What you should do. Skipping the images, transcribe each record below as it is.

START Exercise materials

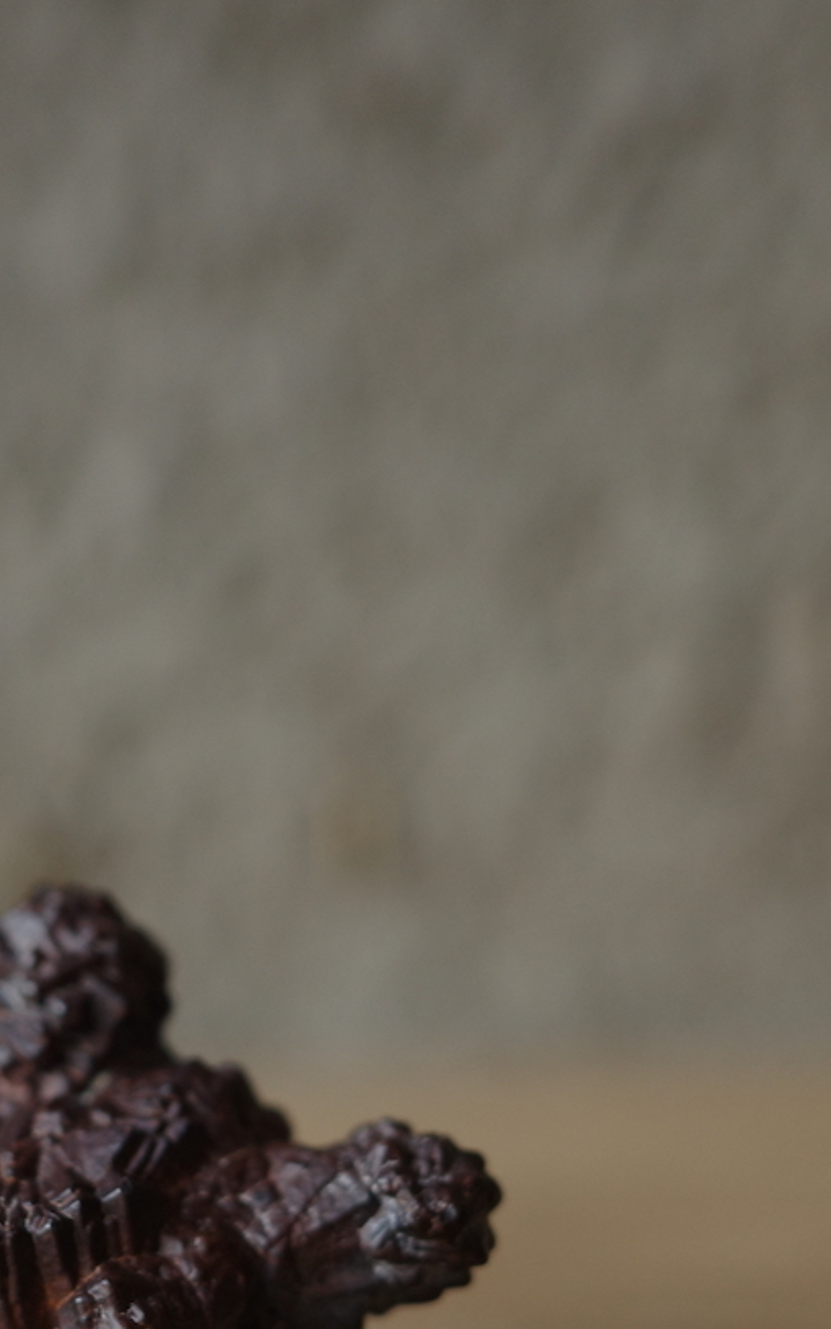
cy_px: 968
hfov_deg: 13.8
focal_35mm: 94
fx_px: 3405
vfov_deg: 21.9
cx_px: 178
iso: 200
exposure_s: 1/100
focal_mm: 26
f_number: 2.8
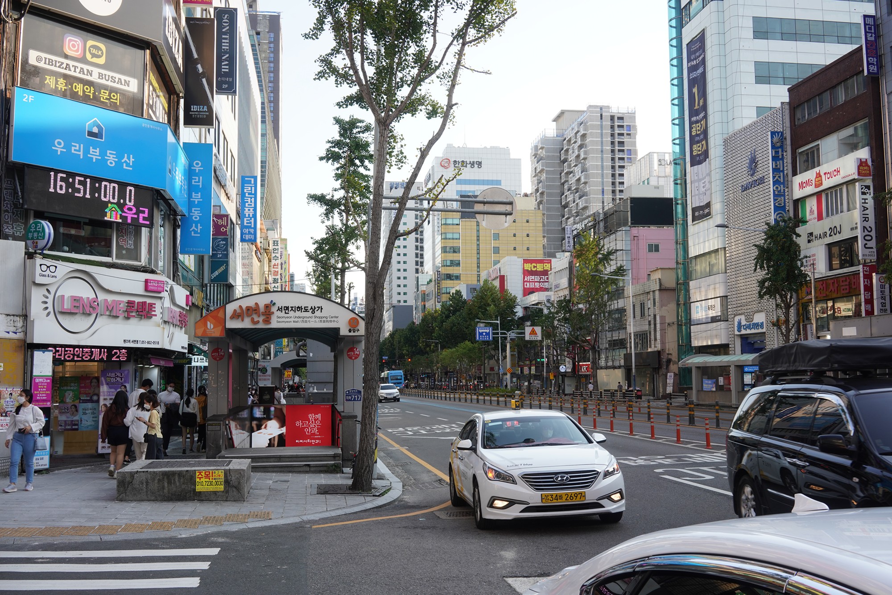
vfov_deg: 37.9
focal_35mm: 35
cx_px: 446
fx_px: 867
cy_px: 298
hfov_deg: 54.4
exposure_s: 1/100
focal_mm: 35
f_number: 11
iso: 400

END Exercise materials

Your solution.
cy_px: 968
hfov_deg: 13.8
focal_35mm: 94
fx_px: 3405
vfov_deg: 21.9
cx_px: 178
iso: 200
exposure_s: 1/100
focal_mm: 26
f_number: 2.8
vfov_deg: 37.9
focal_35mm: 35
cx_px: 446
fx_px: 867
cy_px: 298
hfov_deg: 54.4
exposure_s: 1/100
focal_mm: 35
f_number: 11
iso: 400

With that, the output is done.